Plaintiff also should have been awarded summary judgment on his Labor Law § 200 and common-law negligence claims as against Structure Tech. As a subcontractor and, therefore, the statutory agent of the general contractor, Structure Tech may be held liable pursuant to Labor Law § 200 and under common-law negligence for injuries caused by a dangerous condition that it caused or created or of which it had actual or constructive notice ( DeMaria v. RBNB 20 Owner, LLC, 129 A.D.3d 623, 625, 12 N.Y.S.3d 79 [1st Dept. 2015] ; see Sledge v. S.M.S. Gen. Contrs., Inc., 151 A.D.3d 782, 783, 54 N.Y.S.3d 666 [2d Dept. 2017] ). Since no party disputes that a Structure Tech employee was responsible for dislodging the baluster and allowing it to fall and strike plaintiff, Structure Tech is liable to plaintiff under Labor Law § 200 and common-law negligence.
However, an issue of fact exists as to Sweeney's liability to plaintiff under these claims based on the testimony of Structure Tech's superintendent that it was, in fact, Sweeney's superintendent who instructed Structure Tech to cut the baluster that ultimately struck plaintiff. If credited, this testimony could support a finding that Sweeney actually exercised supervisory control over the worksite so as to trigger liability under these claims (see generally Comes v. New York State Elec. & Gas Corp., 82 N.Y.2d 876, 877, 609 N.Y.S.2d 168, 631 N.E.2d 110 [1993] ; Ross v. Curtis–Palmer Hydro–Elec. Co., 81 N.Y.2d 494, 505, 601 N.Y.S.2d 49, 618 N.E.2d 82 [1993] ; Cappabianca v. Skanska USA Bldg. Inc., 99 A.D.3d 139, 144, 950 N.Y.S.2d 35 [1st Dept. 2012] ).
In view of the foregoing, the court properly awarded Sweeney only conditional summary judgment on its contractual indemnification claim against Structure Tech, i.e., subject to a determination as to their respective degrees of negligence (see e.g. Gonzalez v. G. Fazio Constr. Co., Inc., 176 A.D.3d 610, 611, 113 N.Y.S.3d 18 [1st Dept. 2019] ).

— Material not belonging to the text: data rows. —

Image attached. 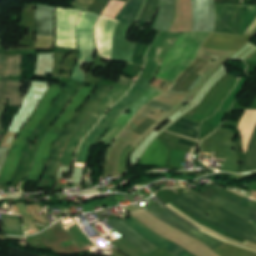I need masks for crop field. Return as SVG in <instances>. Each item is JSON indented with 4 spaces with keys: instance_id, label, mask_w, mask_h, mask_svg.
<instances>
[{
    "instance_id": "8a807250",
    "label": "crop field",
    "mask_w": 256,
    "mask_h": 256,
    "mask_svg": "<svg viewBox=\"0 0 256 256\" xmlns=\"http://www.w3.org/2000/svg\"><path fill=\"white\" fill-rule=\"evenodd\" d=\"M179 35L180 33L160 32L149 49L146 58V66L141 77L154 80L160 69L165 53ZM141 77L138 78L133 88L100 120L82 142L76 161L88 163L90 151L94 148L97 141L118 119L122 111L146 92L152 80Z\"/></svg>"
},
{
    "instance_id": "ac0d7876",
    "label": "crop field",
    "mask_w": 256,
    "mask_h": 256,
    "mask_svg": "<svg viewBox=\"0 0 256 256\" xmlns=\"http://www.w3.org/2000/svg\"><path fill=\"white\" fill-rule=\"evenodd\" d=\"M237 81H238L237 77L227 74L211 89V91L208 93V95L205 97L202 103L198 107H196L192 112L184 115L183 118L200 125V123L204 119L211 117L213 113L216 112L220 104L232 91ZM183 118H181L175 124H173L170 128H168L167 131L174 132V133L198 140L199 126ZM167 131H165V133L173 134ZM165 133H163L162 135L180 139L179 141L180 144H183L192 148H194L197 145V142H195L196 140L191 141L193 139L187 140L189 138L184 139L186 137L180 138L183 136L173 134L176 136H180V137H176V136L165 134Z\"/></svg>"
},
{
    "instance_id": "34b2d1b8",
    "label": "crop field",
    "mask_w": 256,
    "mask_h": 256,
    "mask_svg": "<svg viewBox=\"0 0 256 256\" xmlns=\"http://www.w3.org/2000/svg\"><path fill=\"white\" fill-rule=\"evenodd\" d=\"M191 213L223 228L240 237L256 242V229L252 224L234 214H231L217 206L203 200L195 194L189 192L181 197H177L175 201ZM216 208V209H214ZM214 209V210H212ZM212 210L211 215L215 216L212 219L206 217L202 213Z\"/></svg>"
},
{
    "instance_id": "412701ff",
    "label": "crop field",
    "mask_w": 256,
    "mask_h": 256,
    "mask_svg": "<svg viewBox=\"0 0 256 256\" xmlns=\"http://www.w3.org/2000/svg\"><path fill=\"white\" fill-rule=\"evenodd\" d=\"M95 87H82L80 91L76 94L73 102L65 109L57 123L52 127V129L47 133L42 144L40 145L36 158L30 169L26 180L39 182L42 177L47 158L50 154L51 144L55 142L57 137L62 132L64 126L70 121L82 103L87 99Z\"/></svg>"
},
{
    "instance_id": "f4fd0767",
    "label": "crop field",
    "mask_w": 256,
    "mask_h": 256,
    "mask_svg": "<svg viewBox=\"0 0 256 256\" xmlns=\"http://www.w3.org/2000/svg\"><path fill=\"white\" fill-rule=\"evenodd\" d=\"M61 91L62 90L57 85H53L43 97L31 120L24 126L20 135L16 138L6 166L2 172L0 181L7 183L11 182L18 166L22 150L25 146V141L32 134L38 123L46 115Z\"/></svg>"
},
{
    "instance_id": "dd49c442",
    "label": "crop field",
    "mask_w": 256,
    "mask_h": 256,
    "mask_svg": "<svg viewBox=\"0 0 256 256\" xmlns=\"http://www.w3.org/2000/svg\"><path fill=\"white\" fill-rule=\"evenodd\" d=\"M133 83V80L122 75L119 83L109 92V94L104 98V100L72 138L63 155L61 166L72 165L73 157L80 141L101 119L102 115L123 97V95L131 88Z\"/></svg>"
},
{
    "instance_id": "e52e79f7",
    "label": "crop field",
    "mask_w": 256,
    "mask_h": 256,
    "mask_svg": "<svg viewBox=\"0 0 256 256\" xmlns=\"http://www.w3.org/2000/svg\"><path fill=\"white\" fill-rule=\"evenodd\" d=\"M112 86H103L99 85V88L96 90L95 93L91 95V97L87 100V102L82 106L79 112L74 116L59 138L56 140L51 156L47 163V170L46 174L54 177L57 172L58 164L61 160V156L63 150L69 141V139L73 136L76 129L82 124L84 119L89 116V114L93 111V109L98 105V103L102 100L105 96L107 91ZM109 92V91H108ZM86 120V119H85ZM58 141L61 142V145H58Z\"/></svg>"
},
{
    "instance_id": "d8731c3e",
    "label": "crop field",
    "mask_w": 256,
    "mask_h": 256,
    "mask_svg": "<svg viewBox=\"0 0 256 256\" xmlns=\"http://www.w3.org/2000/svg\"><path fill=\"white\" fill-rule=\"evenodd\" d=\"M99 15L83 12L76 25L79 59L73 70L72 78L84 82L81 70L84 62H92L95 53L93 29Z\"/></svg>"
},
{
    "instance_id": "5a996713",
    "label": "crop field",
    "mask_w": 256,
    "mask_h": 256,
    "mask_svg": "<svg viewBox=\"0 0 256 256\" xmlns=\"http://www.w3.org/2000/svg\"><path fill=\"white\" fill-rule=\"evenodd\" d=\"M81 13V11L77 10L57 8L55 22L56 45L77 49L75 23Z\"/></svg>"
},
{
    "instance_id": "3316defc",
    "label": "crop field",
    "mask_w": 256,
    "mask_h": 256,
    "mask_svg": "<svg viewBox=\"0 0 256 256\" xmlns=\"http://www.w3.org/2000/svg\"><path fill=\"white\" fill-rule=\"evenodd\" d=\"M146 209L150 211L153 215H155L157 218H159L161 221L202 241L207 246H209L212 250L224 242V241L221 242L218 239L196 229L195 227L187 224L183 219L176 216L175 214L165 211L154 204L148 206Z\"/></svg>"
},
{
    "instance_id": "28ad6ade",
    "label": "crop field",
    "mask_w": 256,
    "mask_h": 256,
    "mask_svg": "<svg viewBox=\"0 0 256 256\" xmlns=\"http://www.w3.org/2000/svg\"><path fill=\"white\" fill-rule=\"evenodd\" d=\"M245 6L215 5L214 32L238 35Z\"/></svg>"
},
{
    "instance_id": "d1516ede",
    "label": "crop field",
    "mask_w": 256,
    "mask_h": 256,
    "mask_svg": "<svg viewBox=\"0 0 256 256\" xmlns=\"http://www.w3.org/2000/svg\"><path fill=\"white\" fill-rule=\"evenodd\" d=\"M47 87L48 82H32L31 88L26 94L22 106L16 117L13 119L8 131L19 133L20 129L30 117Z\"/></svg>"
},
{
    "instance_id": "22f410ed",
    "label": "crop field",
    "mask_w": 256,
    "mask_h": 256,
    "mask_svg": "<svg viewBox=\"0 0 256 256\" xmlns=\"http://www.w3.org/2000/svg\"><path fill=\"white\" fill-rule=\"evenodd\" d=\"M118 20L100 16L95 26L96 46L98 57L112 59L113 37Z\"/></svg>"
},
{
    "instance_id": "cbeb9de0",
    "label": "crop field",
    "mask_w": 256,
    "mask_h": 256,
    "mask_svg": "<svg viewBox=\"0 0 256 256\" xmlns=\"http://www.w3.org/2000/svg\"><path fill=\"white\" fill-rule=\"evenodd\" d=\"M193 4V31H209L214 29V1L192 0Z\"/></svg>"
},
{
    "instance_id": "5142ce71",
    "label": "crop field",
    "mask_w": 256,
    "mask_h": 256,
    "mask_svg": "<svg viewBox=\"0 0 256 256\" xmlns=\"http://www.w3.org/2000/svg\"><path fill=\"white\" fill-rule=\"evenodd\" d=\"M123 222H125L127 225H129L131 228H133L135 231L141 234L148 241L167 250L168 252L175 256H194L191 253L184 250L183 248H181L180 246L157 236L156 234L148 230L145 226H143L139 221L134 219L132 216Z\"/></svg>"
},
{
    "instance_id": "d9b57169",
    "label": "crop field",
    "mask_w": 256,
    "mask_h": 256,
    "mask_svg": "<svg viewBox=\"0 0 256 256\" xmlns=\"http://www.w3.org/2000/svg\"><path fill=\"white\" fill-rule=\"evenodd\" d=\"M130 26L131 25L121 21L116 28L113 60L132 63L133 52L137 44L126 41Z\"/></svg>"
},
{
    "instance_id": "733c2abd",
    "label": "crop field",
    "mask_w": 256,
    "mask_h": 256,
    "mask_svg": "<svg viewBox=\"0 0 256 256\" xmlns=\"http://www.w3.org/2000/svg\"><path fill=\"white\" fill-rule=\"evenodd\" d=\"M255 34L246 36H227L212 33L207 41L204 43L203 47L209 49H225L238 51Z\"/></svg>"
},
{
    "instance_id": "4a817a6b",
    "label": "crop field",
    "mask_w": 256,
    "mask_h": 256,
    "mask_svg": "<svg viewBox=\"0 0 256 256\" xmlns=\"http://www.w3.org/2000/svg\"><path fill=\"white\" fill-rule=\"evenodd\" d=\"M55 7L38 4L35 11L36 36H54Z\"/></svg>"
},
{
    "instance_id": "bc2a9ffb",
    "label": "crop field",
    "mask_w": 256,
    "mask_h": 256,
    "mask_svg": "<svg viewBox=\"0 0 256 256\" xmlns=\"http://www.w3.org/2000/svg\"><path fill=\"white\" fill-rule=\"evenodd\" d=\"M207 63L205 60L197 59L184 73L178 78L174 85L170 88V91L181 93L191 91V89L198 83L202 76L197 73Z\"/></svg>"
},
{
    "instance_id": "214f88e0",
    "label": "crop field",
    "mask_w": 256,
    "mask_h": 256,
    "mask_svg": "<svg viewBox=\"0 0 256 256\" xmlns=\"http://www.w3.org/2000/svg\"><path fill=\"white\" fill-rule=\"evenodd\" d=\"M6 98H10L9 105H20L23 98L21 95V80H0V131L2 132L1 118Z\"/></svg>"
},
{
    "instance_id": "92a150f3",
    "label": "crop field",
    "mask_w": 256,
    "mask_h": 256,
    "mask_svg": "<svg viewBox=\"0 0 256 256\" xmlns=\"http://www.w3.org/2000/svg\"><path fill=\"white\" fill-rule=\"evenodd\" d=\"M108 224L114 230H116L118 233H120L122 236H124L130 242H132L135 246H137L140 250L149 253L156 248V247L152 246L150 243H148L141 236H139L137 233H135L133 230H131L122 221L118 220L117 218L108 222Z\"/></svg>"
},
{
    "instance_id": "dafd665d",
    "label": "crop field",
    "mask_w": 256,
    "mask_h": 256,
    "mask_svg": "<svg viewBox=\"0 0 256 256\" xmlns=\"http://www.w3.org/2000/svg\"><path fill=\"white\" fill-rule=\"evenodd\" d=\"M167 157V150L157 139L147 149L140 160L142 166H164Z\"/></svg>"
},
{
    "instance_id": "00972430",
    "label": "crop field",
    "mask_w": 256,
    "mask_h": 256,
    "mask_svg": "<svg viewBox=\"0 0 256 256\" xmlns=\"http://www.w3.org/2000/svg\"><path fill=\"white\" fill-rule=\"evenodd\" d=\"M34 8H35V5L26 4L22 11V26L29 27V32H28V36H24V40L19 44V45L31 46V48L10 49V51L35 50Z\"/></svg>"
},
{
    "instance_id": "a9b5d70f",
    "label": "crop field",
    "mask_w": 256,
    "mask_h": 256,
    "mask_svg": "<svg viewBox=\"0 0 256 256\" xmlns=\"http://www.w3.org/2000/svg\"><path fill=\"white\" fill-rule=\"evenodd\" d=\"M174 11V0H161L156 20L151 29L167 31L172 22Z\"/></svg>"
},
{
    "instance_id": "4177f3b9",
    "label": "crop field",
    "mask_w": 256,
    "mask_h": 256,
    "mask_svg": "<svg viewBox=\"0 0 256 256\" xmlns=\"http://www.w3.org/2000/svg\"><path fill=\"white\" fill-rule=\"evenodd\" d=\"M20 76V55H0V77Z\"/></svg>"
},
{
    "instance_id": "730fd06b",
    "label": "crop field",
    "mask_w": 256,
    "mask_h": 256,
    "mask_svg": "<svg viewBox=\"0 0 256 256\" xmlns=\"http://www.w3.org/2000/svg\"><path fill=\"white\" fill-rule=\"evenodd\" d=\"M144 0H128L116 19L133 25L138 13L143 6Z\"/></svg>"
},
{
    "instance_id": "eef30255",
    "label": "crop field",
    "mask_w": 256,
    "mask_h": 256,
    "mask_svg": "<svg viewBox=\"0 0 256 256\" xmlns=\"http://www.w3.org/2000/svg\"><path fill=\"white\" fill-rule=\"evenodd\" d=\"M54 53L38 54L35 76H46V72L52 73Z\"/></svg>"
},
{
    "instance_id": "ae1a2a85",
    "label": "crop field",
    "mask_w": 256,
    "mask_h": 256,
    "mask_svg": "<svg viewBox=\"0 0 256 256\" xmlns=\"http://www.w3.org/2000/svg\"><path fill=\"white\" fill-rule=\"evenodd\" d=\"M215 189H216L218 195H220V196H222L240 206H243L245 208H248V209L256 212V204L255 203L246 200V198H244L242 196L232 193L233 191L229 192V191L223 190L221 188H215Z\"/></svg>"
},
{
    "instance_id": "d3111659",
    "label": "crop field",
    "mask_w": 256,
    "mask_h": 256,
    "mask_svg": "<svg viewBox=\"0 0 256 256\" xmlns=\"http://www.w3.org/2000/svg\"><path fill=\"white\" fill-rule=\"evenodd\" d=\"M3 216L5 231L10 235H25L20 217Z\"/></svg>"
},
{
    "instance_id": "750c4746",
    "label": "crop field",
    "mask_w": 256,
    "mask_h": 256,
    "mask_svg": "<svg viewBox=\"0 0 256 256\" xmlns=\"http://www.w3.org/2000/svg\"><path fill=\"white\" fill-rule=\"evenodd\" d=\"M213 202H215V203H217V204H219V205H221V206H223V207H225V208H227V209H229L247 219L250 218V219L256 221V213H252L236 204H233V203L219 197V196H217L213 200Z\"/></svg>"
},
{
    "instance_id": "bd1437ed",
    "label": "crop field",
    "mask_w": 256,
    "mask_h": 256,
    "mask_svg": "<svg viewBox=\"0 0 256 256\" xmlns=\"http://www.w3.org/2000/svg\"><path fill=\"white\" fill-rule=\"evenodd\" d=\"M159 2L160 0H145L144 8L138 20L152 23L158 10Z\"/></svg>"
},
{
    "instance_id": "1d83c4d3",
    "label": "crop field",
    "mask_w": 256,
    "mask_h": 256,
    "mask_svg": "<svg viewBox=\"0 0 256 256\" xmlns=\"http://www.w3.org/2000/svg\"><path fill=\"white\" fill-rule=\"evenodd\" d=\"M254 133L255 135L252 139L243 169H251L256 166V129Z\"/></svg>"
},
{
    "instance_id": "120bbe31",
    "label": "crop field",
    "mask_w": 256,
    "mask_h": 256,
    "mask_svg": "<svg viewBox=\"0 0 256 256\" xmlns=\"http://www.w3.org/2000/svg\"><path fill=\"white\" fill-rule=\"evenodd\" d=\"M124 4V2L111 0V2L108 4L102 15L115 18L117 14L120 12V10L123 8Z\"/></svg>"
},
{
    "instance_id": "d32e631a",
    "label": "crop field",
    "mask_w": 256,
    "mask_h": 256,
    "mask_svg": "<svg viewBox=\"0 0 256 256\" xmlns=\"http://www.w3.org/2000/svg\"><path fill=\"white\" fill-rule=\"evenodd\" d=\"M256 18V7L249 6L248 13L244 19L242 29H241V35L244 34V32L248 29V27L252 24V22Z\"/></svg>"
},
{
    "instance_id": "5866460e",
    "label": "crop field",
    "mask_w": 256,
    "mask_h": 256,
    "mask_svg": "<svg viewBox=\"0 0 256 256\" xmlns=\"http://www.w3.org/2000/svg\"><path fill=\"white\" fill-rule=\"evenodd\" d=\"M110 0H96L93 2V4L90 6L88 11L95 12L99 15L103 12L107 4L109 3Z\"/></svg>"
},
{
    "instance_id": "028f5c9d",
    "label": "crop field",
    "mask_w": 256,
    "mask_h": 256,
    "mask_svg": "<svg viewBox=\"0 0 256 256\" xmlns=\"http://www.w3.org/2000/svg\"><path fill=\"white\" fill-rule=\"evenodd\" d=\"M157 121L148 118L145 122H143L137 129L133 131V133H137L142 135L145 133L148 129H150Z\"/></svg>"
},
{
    "instance_id": "e1f06a70",
    "label": "crop field",
    "mask_w": 256,
    "mask_h": 256,
    "mask_svg": "<svg viewBox=\"0 0 256 256\" xmlns=\"http://www.w3.org/2000/svg\"><path fill=\"white\" fill-rule=\"evenodd\" d=\"M148 106H151V107H154V108L166 111V112H168L170 109L173 108V106H170L168 104H165V103H162V102H158V101H155V100L151 101L148 104Z\"/></svg>"
},
{
    "instance_id": "0bd39190",
    "label": "crop field",
    "mask_w": 256,
    "mask_h": 256,
    "mask_svg": "<svg viewBox=\"0 0 256 256\" xmlns=\"http://www.w3.org/2000/svg\"><path fill=\"white\" fill-rule=\"evenodd\" d=\"M94 0H76L72 6L81 7L83 9H88Z\"/></svg>"
},
{
    "instance_id": "b80d0937",
    "label": "crop field",
    "mask_w": 256,
    "mask_h": 256,
    "mask_svg": "<svg viewBox=\"0 0 256 256\" xmlns=\"http://www.w3.org/2000/svg\"><path fill=\"white\" fill-rule=\"evenodd\" d=\"M119 141V139L116 140V142L110 147V149L107 151V156H106V159H108V156H109V153L110 151L113 149V147L117 144V142ZM132 146V144H130L128 146V148L123 152L122 156H121V159H120V163H119V168H120V174H122L121 172V163H122V159H123V155L129 150V148Z\"/></svg>"
},
{
    "instance_id": "c035e120",
    "label": "crop field",
    "mask_w": 256,
    "mask_h": 256,
    "mask_svg": "<svg viewBox=\"0 0 256 256\" xmlns=\"http://www.w3.org/2000/svg\"><path fill=\"white\" fill-rule=\"evenodd\" d=\"M8 149L7 148H1L0 147V168L2 166V163H3V160H4V157L7 153Z\"/></svg>"
},
{
    "instance_id": "c21b1889",
    "label": "crop field",
    "mask_w": 256,
    "mask_h": 256,
    "mask_svg": "<svg viewBox=\"0 0 256 256\" xmlns=\"http://www.w3.org/2000/svg\"><path fill=\"white\" fill-rule=\"evenodd\" d=\"M254 29H256V20L253 22V24L249 27V29L245 32V34L251 33ZM244 34V35H245Z\"/></svg>"
},
{
    "instance_id": "03da06ac",
    "label": "crop field",
    "mask_w": 256,
    "mask_h": 256,
    "mask_svg": "<svg viewBox=\"0 0 256 256\" xmlns=\"http://www.w3.org/2000/svg\"><path fill=\"white\" fill-rule=\"evenodd\" d=\"M70 244H73V241H72V240L67 241V242H64V243H61V245H62L63 247L68 246V245H70Z\"/></svg>"
},
{
    "instance_id": "b54c1fbb",
    "label": "crop field",
    "mask_w": 256,
    "mask_h": 256,
    "mask_svg": "<svg viewBox=\"0 0 256 256\" xmlns=\"http://www.w3.org/2000/svg\"><path fill=\"white\" fill-rule=\"evenodd\" d=\"M251 222V221H250ZM255 227H256V224L255 223H253V222H251Z\"/></svg>"
},
{
    "instance_id": "5d738f31",
    "label": "crop field",
    "mask_w": 256,
    "mask_h": 256,
    "mask_svg": "<svg viewBox=\"0 0 256 256\" xmlns=\"http://www.w3.org/2000/svg\"><path fill=\"white\" fill-rule=\"evenodd\" d=\"M3 134L0 133V137L2 136Z\"/></svg>"
},
{
    "instance_id": "d23c7cc5",
    "label": "crop field",
    "mask_w": 256,
    "mask_h": 256,
    "mask_svg": "<svg viewBox=\"0 0 256 256\" xmlns=\"http://www.w3.org/2000/svg\"><path fill=\"white\" fill-rule=\"evenodd\" d=\"M0 43H1V38H0Z\"/></svg>"
}]
</instances>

Finally, the court properly denied Spring's motion for summary judgment dismissing Structure Tech's third-party complaint against it. The testimony of Structure Tech's superintendent that plaintiff was in an area of the worksite where he was not supposed to be at the time of his accident, if credited, could support a finding that plaintiff's accident and injuries arose from the performance of Spring's work and were caused by its negligent acts or omissions, thus triggering Spring's duty to indemnify Structure Tech under the terms of their agreement (see e.g. Ramirez v. Almah, LLC, 169 A.D.3d 508, 94 N.Y.S.3d 38 [1st Dept. 2019] ).